I had much fun and games making my own trunking sets, hand cut and rivetted, rivets filed down and the whole lot lined with elephant hide glued into place.

I guess those skills are not taught nowdays?
 
I dont think that the 5 day DI courses cover this sort of thing,
No, they don't, but anybody who owns a hacksaw, no matter what trade or no trade, ought to be able to do a better job than the one in the photo.

If they cannot then they have no business owning or even picking up a hacksaw.


infact i cant imagine they cover bending and forming steel conduit.
No, they don't.


The more i think about it, i wonder what exactly they do cover? is there any practical hands on teachings??
Not a lot.
 
but they get to undercut my pricing and do my jobs, i recently had to try and beat a price of £1500 to wire a two bed flat and also a two bed park home for £1200.
 
True.

Maybe when advising people to use an electrician, instead of just pointing them at the competent person website, we should give advice along the lines of this, which I've done a few times:

As ever, personal recommendation is always the best way to find a reputable tradesman, but if you're having to go ahead without much in the way of references or personal recommendation, don't put any store by registration itself - sadly it is possible to become registered with woefully inadequate qualifications and zero practical experience. You don't have to spend long here to see people cropping up who are registered and "qualified", but who are clearly seriously incompetent in reality and who should not be charging for their services.

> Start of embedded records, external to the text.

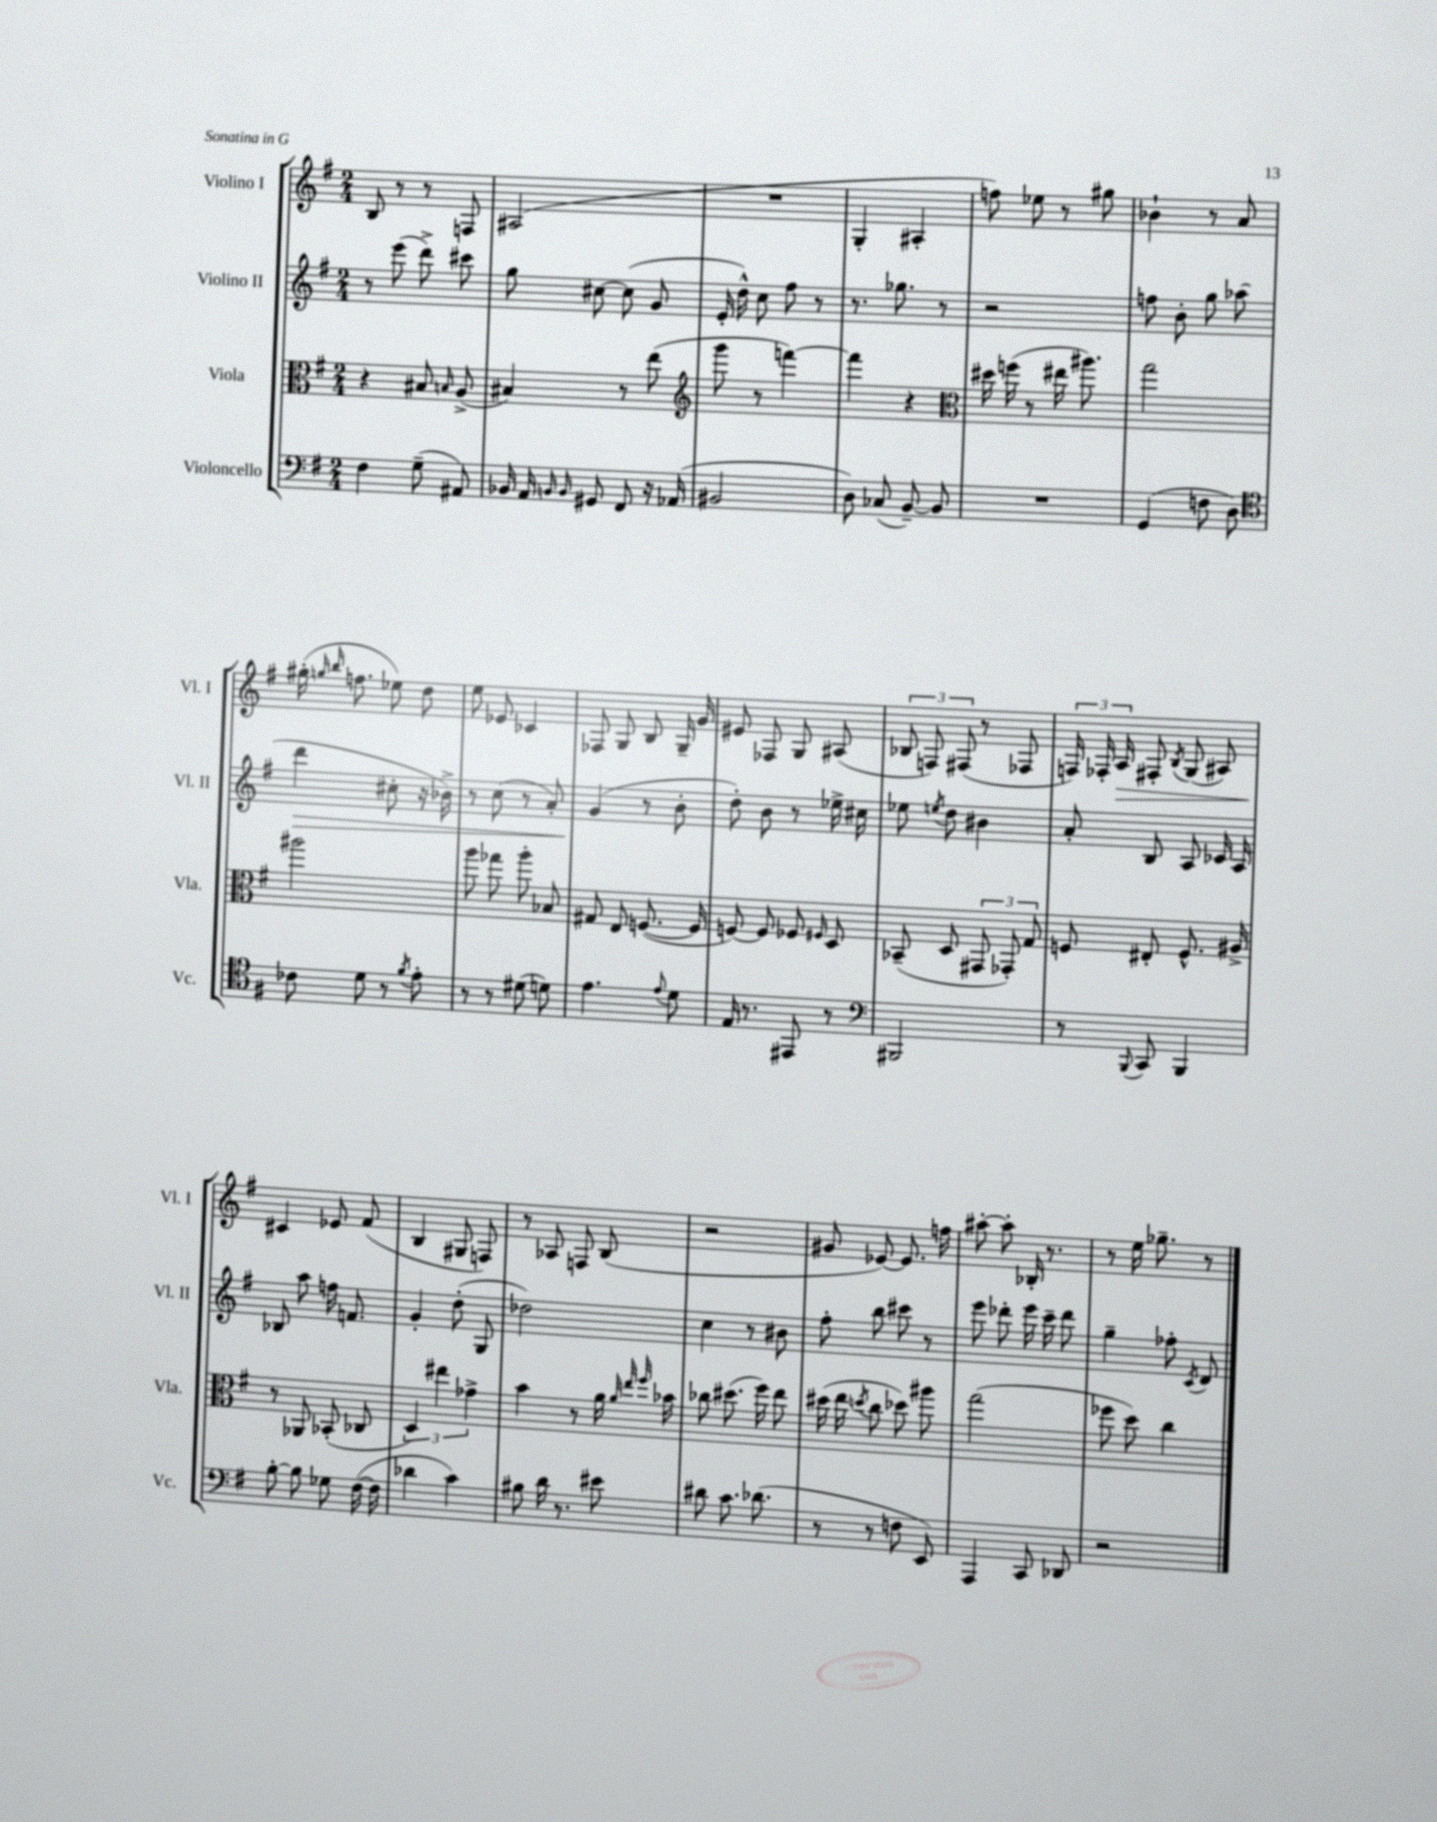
<<
\new StaffGroup <<
\new Staff = "s0" \with { instrumentName = "Violino I" shortInstrumentName = "Vl. I" } {
    \clef treble \key g \major \numericTimeSignature \time 2/4
    \autoBeamOff b8 r8 r8 f8 |
    ais2( |
    R2 |
    g4-. ais4-. |
    f''8) ees''8 r8 gis''8 |
    bes'4-! r8 a'8 |
    gis''16-.( \grace { g''16 b''16 } f''8. ees''8) d''8 |
    e''8 ees'8 ces'4 |
    fes8 g8 b8 g16-- g'16 |
    eis'8 fes8 g8 ais8( |
    \tuplet 3/2 { bes8 f8) fis8( } r8 fes8 |
    \tuplet 3/2 { f16) fes16-. a16\> } fis8-. \acciaccatura { b8 } g8( ais8) |
    cis'4\! ees'8 fis'8( |
    b4 gis8 f8) |
    r8 aes8 f8 b8( |
    r2 |
    gis'8 ees'8~) ees'8. f''16 |
    ais''8~-. ais''8-. bes16-. r8. |
    r8 e''16 ges''8.-- r8 \bar "|." |
}
\new Staff = "s1" \with { instrumentName = "Violino II" shortInstrumentName = "Vl. II" } {
    \clef treble \key g \major \numericTimeSignature \time 2/4
    \autoBeamOff r8 e'''8( d'''8->) cis'''8 |
    g''8 cis''8~ cis''8( g'8 |
    e'16-. d''16-^) c''8 fis''8 r8 |
    r8. ges''8. r8 |
    r2 |
    f''8 b'8-. g''8 aes''8( |
    d'''4\> cis''8-. r16 bes'16->) |
    r8 c''8( r8 a'8-.) |
    g'4\!( r8 b'8-. |
    d''8-.) b'8 r8 ees''16-> cis''16 |
    ees''8 \acciaccatura { e''8 } d''8 bis'4 |
    a'8-. b8 a8 ces'16 a16 |
    bes8 a''8 f''16 f'8. |
    g'4-. d''8-.( g8 |
    des''2) |
    c''4 r8 bis'8 |
    fis''8-. b''8 cis'''8 r8 |
    e'''8 des'''8-. e'''16 c'''16-- des'''8 |
    g''4-- fes''8-. \acciaccatura { c'8 } d'8 \bar "|." |
}
\new Staff = "s2" \with { instrumentName = "Viola" shortInstrumentName = "Vla." } {
    \clef alto \key g \major \numericTimeSignature \time 2/4
    \autoBeamOff r4 bis8 \grace { b16 } a8->( |
    bis4) r8 e''8( |
    \clef treble g'''8 r8 f'''4~) |
    f'''4 r4 |
    \clef alto dis''16 f''16( r8 eis''16 ais''8.) |
    g''2 |
    ais''2 |
    a''8 ges''8 a''8-. bes8 |
    gis8 e8 f8.~( f16 |
    f8~) f8 fes8 \grace { fis16 } d8 |
    bes,8--( d8 \tuplet 3/2 { gis,8 ges,8-.) g8 } |
    f8 eis8-. f8.-^ ais16-> |
    r8 aes,8 bes,8-.( ces8 |
    \tuplet 3/2 { d4) eis''4 ges'4-> } |
    b'4 r8 a'16 \grace { a'32 e''32 fis''32 } bes'16 |
    ces''8 dis''8.( fis''16) e''8 |
    dis''16( e''16 \acciaccatura { d''8 } c''8 des''8) ais''8 |
    g''2( |
    fes''8 d''8) c''4 \bar "|." |
}
\new Staff = "s3" \with { instrumentName = "Violoncello" shortInstrumentName = "Vc." } {
    \clef bass \key g \major \numericTimeSignature \time 2/4
    \autoBeamOff fis4 g8--( ais,8) |
    bes,16 a,16 \grace { b,16 b,16 } gis,8 fis,8 r16 aes,16( |
    bis,2 |
    d8) ces8( b,8~--) b,8 |
    R2 |
    g,4( f8 d8) |
    \clef tenor ces'8 d'8 r8 \acciaccatura { fis'8 } e'8-. |
    r8 r8 dis'8( d'8) |
    e'4. \appoggiatura { e'8 } d'8 |
    e16 r8. eis,8 r8 |
    \clef bass bis,,2 |
    r8 \appoggiatura { b,,8 } c,8 b,,4 |
    b8~-. b8 ges8 fis16~( fis16 |
    des'4 c'4) |
    bis8 d'16 r8. eis'8 |
    dis'8 c'8. des'8.( |
    r8 r8 f8 e,8) |
    a,,4 c,8 des,8 |
    r2 \bar "|." |
}
>>
>>
\layout { \context { \Score \remove "Bar_number_engraver" } }
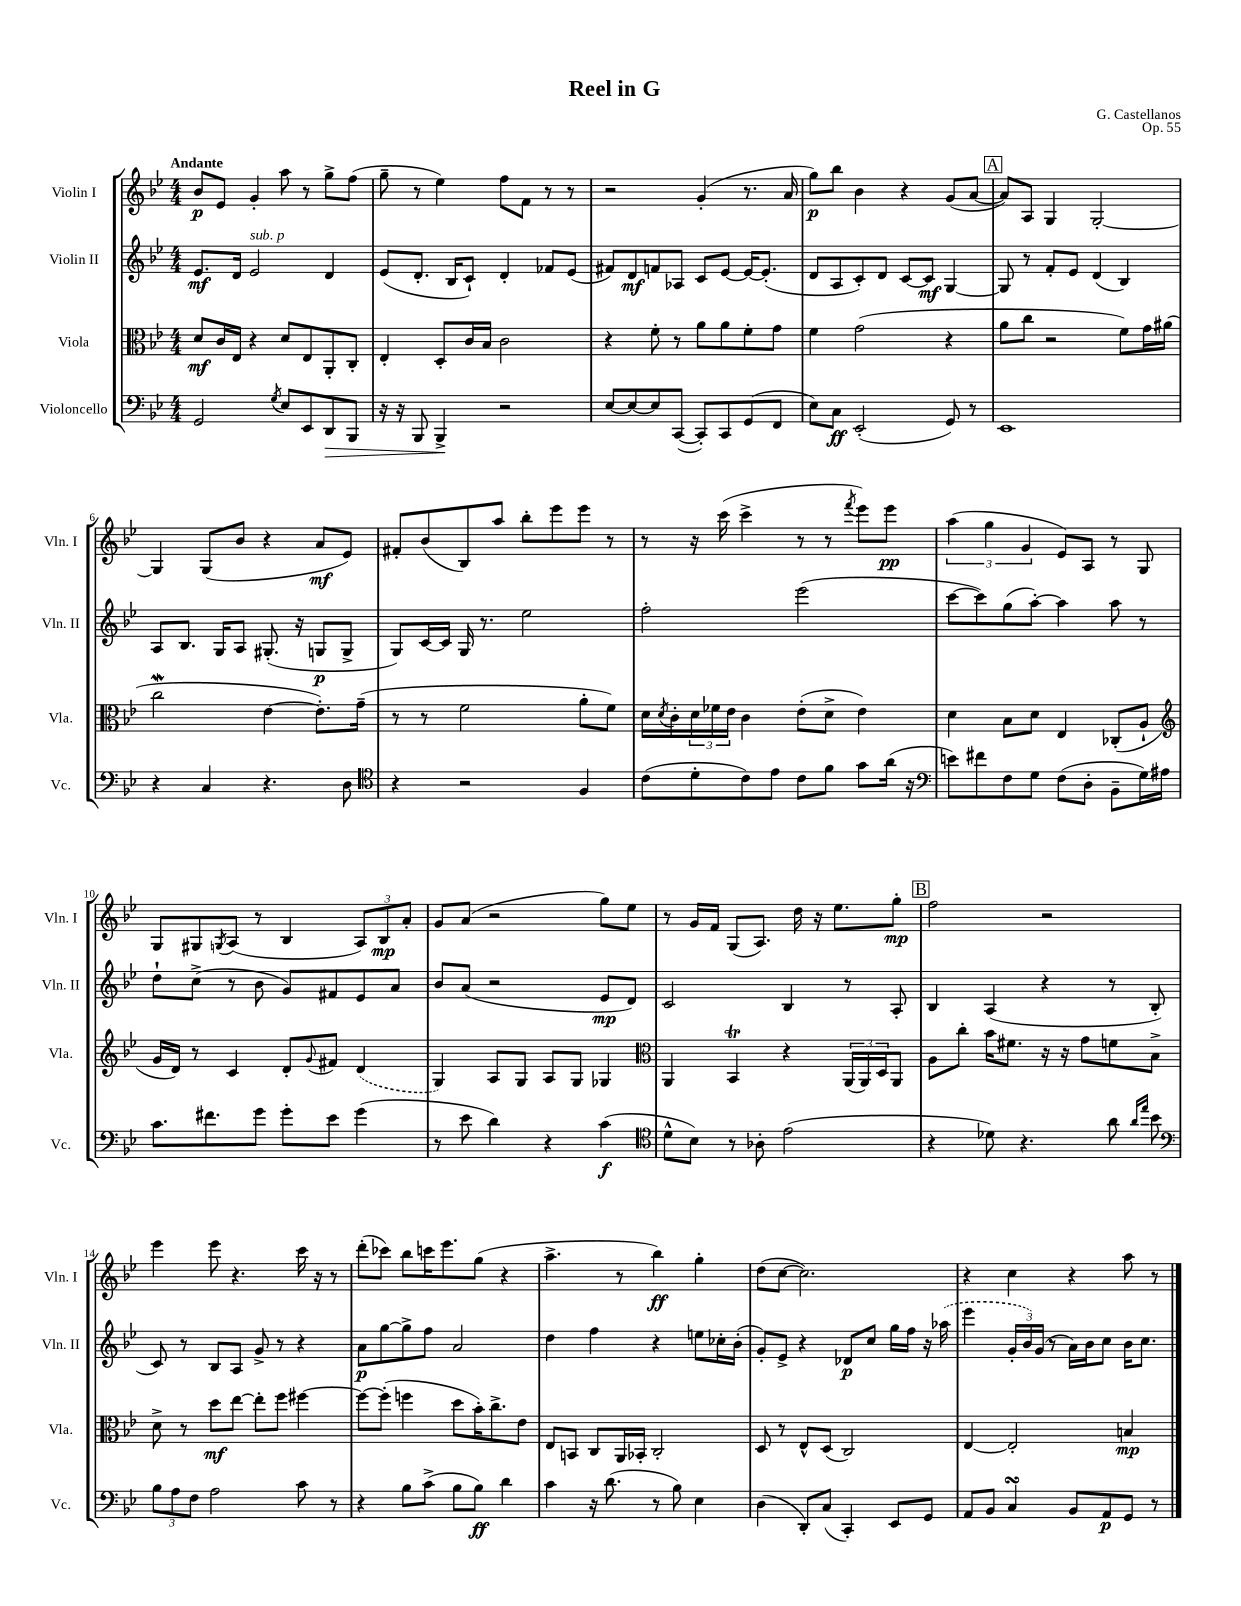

It's your money and you have every right to ask prospective tradesmen what their qualifications are. Just being listed here is not a good enough guide. No genuinely experienced electrician, with the "full set" of C&G qualifications will mind you asking - in fact he will wish that everyone was like you.

I feel sorry for people who have been misled by training organisations and (shamefully) the Competent Person scheme organisers into thinking that a 5-day training course, a couple of trivial examples of their work and some basic understanding of how to use test equipment will make them an electrician, but not sorry enough to agree with them trying to sell their services to Joe Public.